§ **What the task asks**:
Each entry that follows is to be retyped exactly. Pictures do not belong in the copy.

· · ·

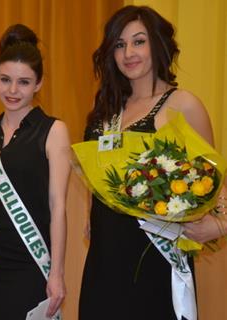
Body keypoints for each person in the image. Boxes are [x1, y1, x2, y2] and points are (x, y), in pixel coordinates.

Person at [79, 5, 226, 320]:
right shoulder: (105, 105)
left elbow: (217, 183)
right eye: (119, 44)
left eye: (138, 41)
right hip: (105, 255)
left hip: (155, 256)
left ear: (158, 45)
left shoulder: (183, 105)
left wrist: (217, 226)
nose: (128, 52)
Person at [0, 24, 70, 319]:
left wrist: (57, 273)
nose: (12, 90)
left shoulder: (53, 130)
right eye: (5, 80)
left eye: (23, 82)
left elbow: (58, 205)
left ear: (38, 84)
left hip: (30, 263)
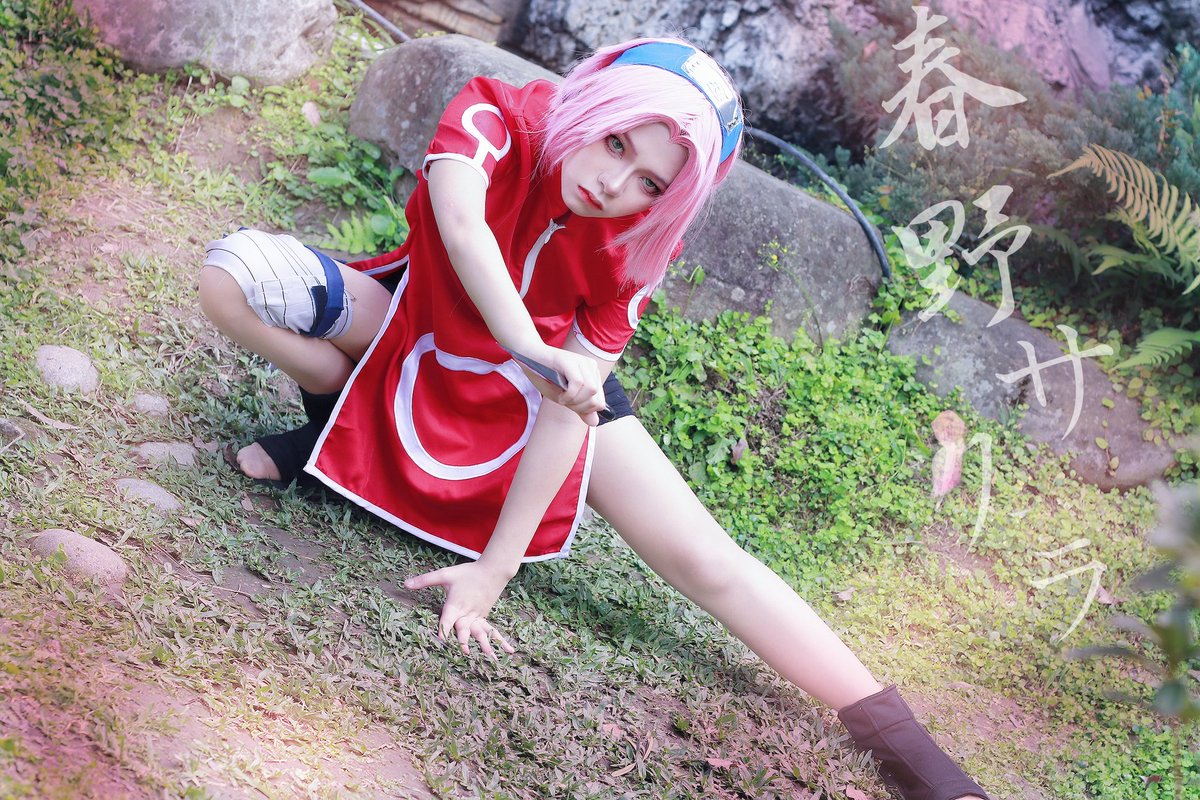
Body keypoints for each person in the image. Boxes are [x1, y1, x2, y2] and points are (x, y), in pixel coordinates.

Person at [198, 38, 988, 800]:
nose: (615, 185)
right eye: (615, 142)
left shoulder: (637, 250)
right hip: (414, 330)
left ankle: (926, 767)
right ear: (596, 103)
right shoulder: (497, 114)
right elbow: (463, 226)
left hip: (542, 391)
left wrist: (495, 568)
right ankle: (333, 435)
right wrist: (526, 345)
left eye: (650, 182)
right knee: (239, 273)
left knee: (708, 560)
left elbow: (568, 406)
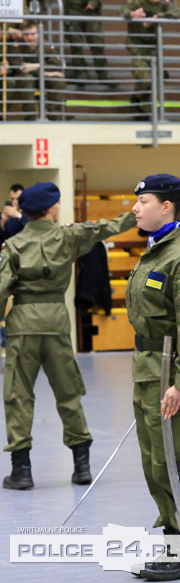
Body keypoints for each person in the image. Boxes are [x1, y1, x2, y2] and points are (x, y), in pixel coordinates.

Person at [0, 183, 136, 491]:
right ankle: (82, 466)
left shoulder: (14, 245)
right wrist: (135, 214)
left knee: (18, 396)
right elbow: (106, 228)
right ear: (50, 209)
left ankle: (21, 471)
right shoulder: (68, 236)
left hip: (22, 327)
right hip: (58, 325)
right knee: (68, 394)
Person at [125, 174, 180, 580]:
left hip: (173, 371)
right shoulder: (154, 252)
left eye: (143, 201)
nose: (135, 207)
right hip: (148, 369)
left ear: (167, 207)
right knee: (155, 464)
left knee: (178, 463)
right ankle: (170, 539)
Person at [120, 0, 180, 120]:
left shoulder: (163, 3)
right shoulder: (137, 1)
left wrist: (155, 18)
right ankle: (137, 100)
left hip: (154, 47)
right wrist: (134, 15)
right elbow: (122, 11)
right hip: (137, 45)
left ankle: (144, 109)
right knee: (146, 79)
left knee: (159, 77)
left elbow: (176, 13)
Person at [2, 21, 65, 120]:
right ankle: (30, 118)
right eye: (26, 34)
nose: (30, 37)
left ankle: (52, 117)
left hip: (42, 78)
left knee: (58, 80)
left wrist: (36, 66)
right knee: (27, 78)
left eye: (33, 34)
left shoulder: (45, 44)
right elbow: (20, 67)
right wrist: (46, 72)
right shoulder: (17, 45)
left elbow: (55, 64)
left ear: (38, 34)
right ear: (22, 35)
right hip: (23, 79)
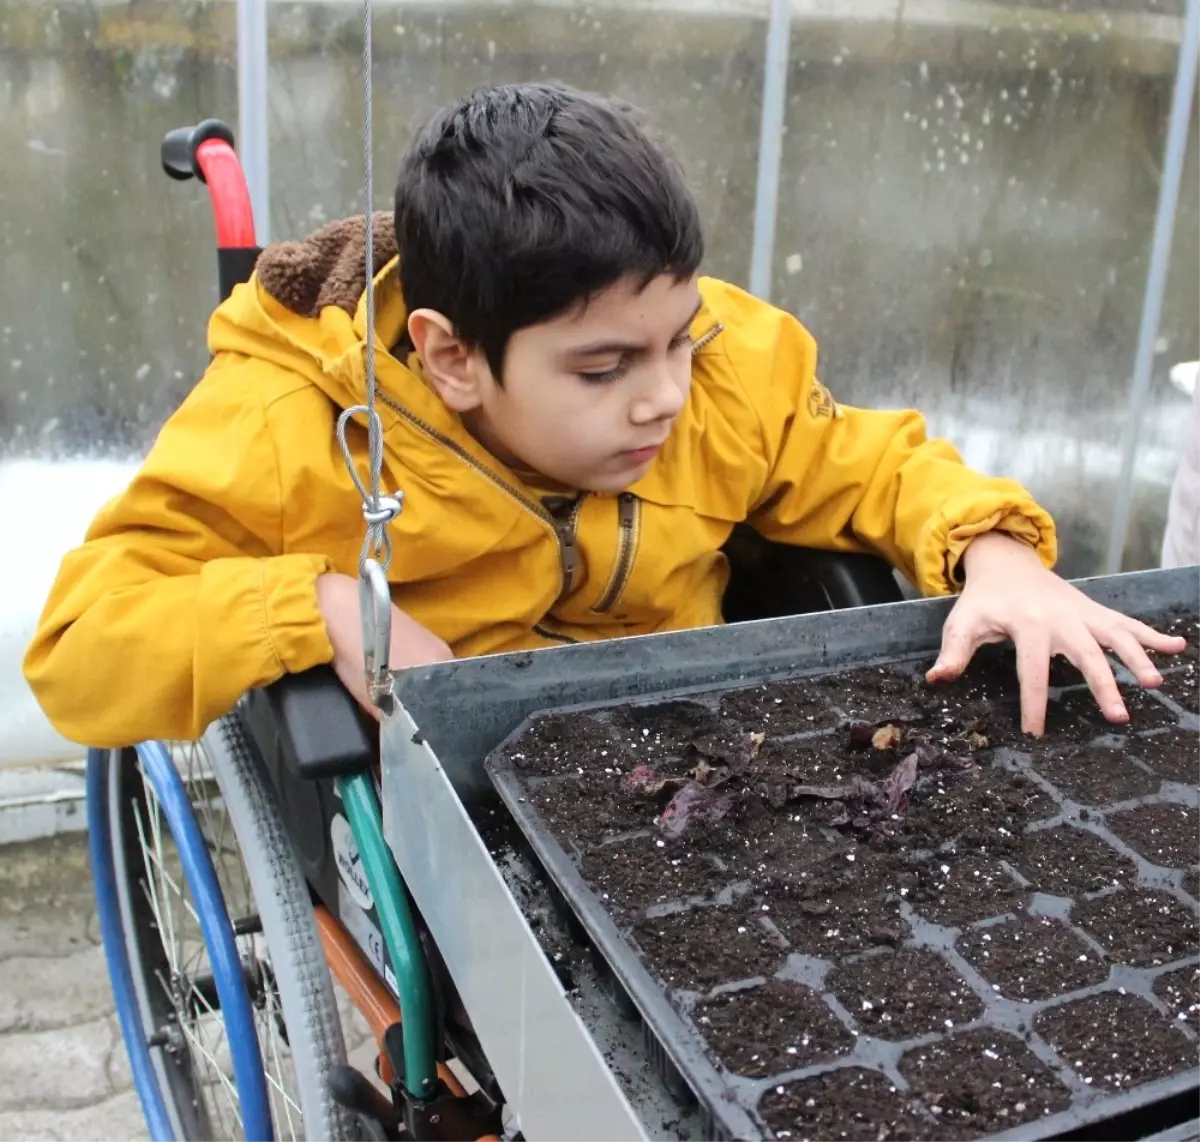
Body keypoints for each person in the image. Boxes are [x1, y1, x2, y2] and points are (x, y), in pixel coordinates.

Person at [24, 82, 1183, 748]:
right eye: (604, 368)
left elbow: (867, 460)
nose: (666, 394)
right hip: (464, 786)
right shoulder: (296, 423)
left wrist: (994, 551)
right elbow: (80, 647)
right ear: (454, 357)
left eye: (677, 338)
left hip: (689, 739)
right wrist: (323, 602)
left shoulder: (715, 360)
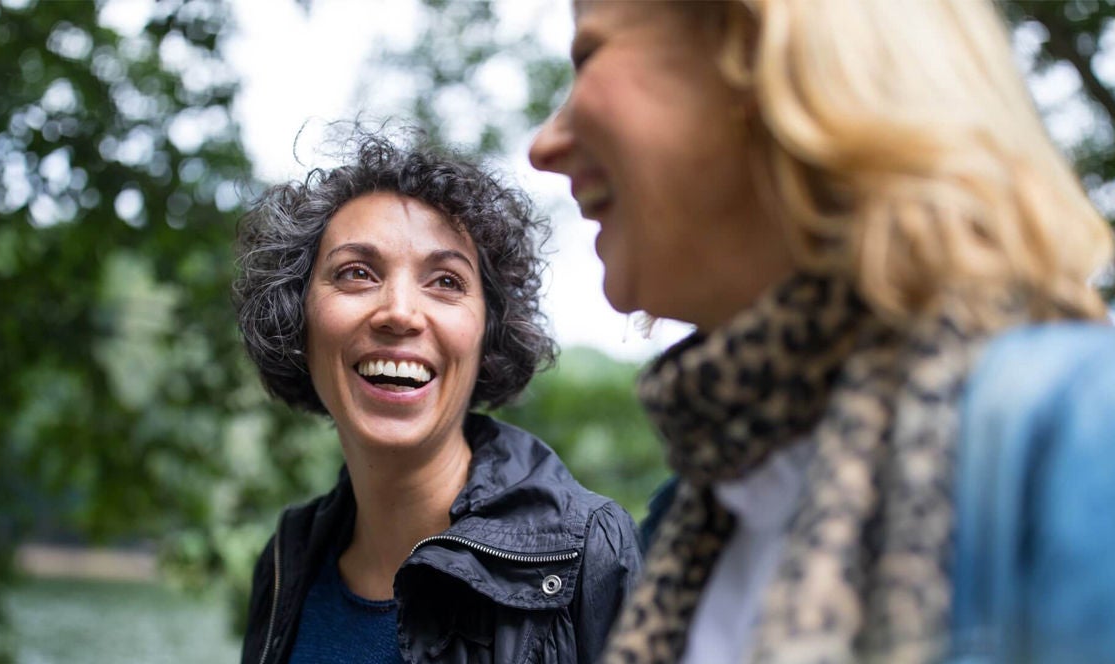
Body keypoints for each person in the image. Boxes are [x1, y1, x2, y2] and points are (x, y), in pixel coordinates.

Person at [527, 1, 1115, 663]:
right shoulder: (697, 519)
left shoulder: (1080, 430)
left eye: (587, 56)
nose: (543, 146)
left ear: (757, 51)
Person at [234, 132, 641, 664]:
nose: (399, 312)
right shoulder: (289, 558)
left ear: (487, 332)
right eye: (357, 273)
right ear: (297, 319)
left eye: (446, 281)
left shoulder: (591, 553)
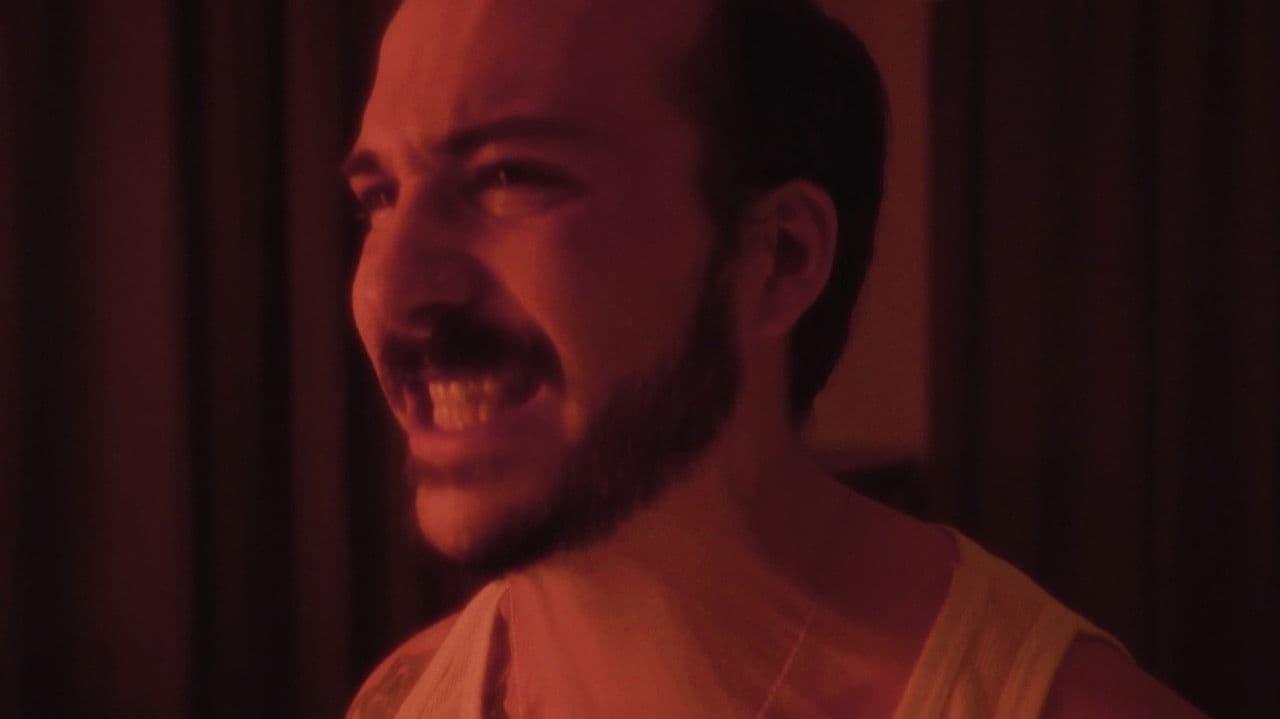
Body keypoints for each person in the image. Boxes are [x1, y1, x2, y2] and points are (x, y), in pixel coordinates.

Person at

· · ·

§ **Exercise result**:
Body keypoints for each person in the image. Boxes are [x1, y1, x2, y2] and points are (x, y), in pixel coordinates.

Person at [79, 5, 226, 320]:
right shoulder: (105, 105)
left elbow: (217, 183)
right eye: (119, 44)
left eye: (138, 41)
right hip: (105, 255)
left hip: (155, 256)
left ear: (158, 45)
left shoulder: (183, 105)
left wrist: (217, 226)
nose: (128, 52)
Person at [0, 24, 70, 319]:
left wrist: (57, 273)
nose: (12, 90)
left shoulder: (53, 130)
right eye: (5, 80)
left eye: (23, 82)
left elbow: (58, 205)
left ear: (38, 84)
left hip: (30, 263)
Body keypoints for each person in the image. Boxes are [x1, y1, x2, y2] and points are (x, y), in pixel coordinates.

Person at [198, 38, 988, 800]:
nose: (615, 185)
right eye: (615, 142)
left shoulder: (637, 250)
right hip: (414, 330)
left ankle: (926, 767)
right ear: (596, 103)
right shoulder: (497, 114)
right elbow: (463, 226)
left hip: (542, 391)
left wrist: (495, 568)
right ankle: (333, 435)
right wrist: (526, 345)
left eye: (650, 182)
right knee: (239, 273)
left knee: (708, 560)
left elbow: (568, 406)
Body keypoints for each person in the image. Boxes are [x1, y1, x2, y2] and points are (x, y), in pixel coordinates.

Person at [0, 183, 136, 491]:
right ankle: (82, 466)
left shoulder: (14, 245)
right wrist: (135, 214)
left knee: (18, 396)
right elbow: (106, 228)
right ear: (50, 209)
left ankle: (21, 471)
right shoulder: (68, 236)
left hip: (22, 327)
right hip: (58, 325)
right knee: (68, 394)
Person at [125, 174, 180, 580]:
left hip: (173, 371)
right shoulder: (154, 252)
left eye: (143, 201)
nose: (135, 207)
right hip: (148, 369)
left ear: (167, 207)
right knee: (155, 464)
left knee: (178, 463)
right ankle: (170, 539)
Person at [120, 0, 180, 120]:
left shoulder: (163, 3)
right shoulder: (137, 1)
left wrist: (155, 18)
right ankle: (137, 100)
left hip: (154, 47)
right wrist: (134, 15)
right elbow: (122, 11)
right hip: (137, 45)
left ankle: (144, 109)
right knee: (146, 79)
left knee: (159, 77)
left elbow: (176, 13)
Person at [2, 21, 65, 120]:
right ankle: (30, 118)
right eye: (26, 34)
nose: (30, 37)
left ankle: (52, 117)
left hip: (42, 78)
left knee: (58, 80)
left wrist: (36, 66)
right knee: (27, 78)
left eye: (33, 34)
left shoulder: (45, 44)
right elbow: (20, 67)
right wrist: (46, 72)
right shoulder: (17, 45)
left elbow: (55, 64)
left ear: (38, 34)
right ear: (22, 35)
right hip: (23, 79)
Body keypoints for each person in the image. Boxes are [x1, y1, x2, y2] and points are (x, y), in pixel coordinates.

Person at [24, 82, 1183, 748]:
right eye: (604, 368)
left elbow: (867, 460)
nose: (666, 394)
right hip: (464, 786)
right shoulder: (296, 423)
left wrist: (994, 551)
right elbow: (80, 647)
right ear: (454, 357)
left eye: (677, 338)
left hip: (689, 739)
right wrist: (323, 602)
left shoulder: (715, 360)
Body keypoints for each person in the image. Boxes are [x1, y1, x2, y2] and points are (x, y), in pixel coordinates.

Person at [527, 1, 1115, 663]:
right shoulder: (697, 519)
left shoulder: (1080, 430)
left eye: (587, 56)
nose: (543, 146)
left ear: (757, 51)
Person at [234, 132, 641, 664]:
nose: (399, 312)
right shoulder: (289, 558)
left ear: (487, 332)
right eye: (357, 273)
right ear: (297, 319)
left eye: (446, 281)
left shoulder: (591, 553)
Body keypoints for each person in the image. Boxes are [x1, y1, x2, y2] and points are (x, y), in pixel coordinates.

Person at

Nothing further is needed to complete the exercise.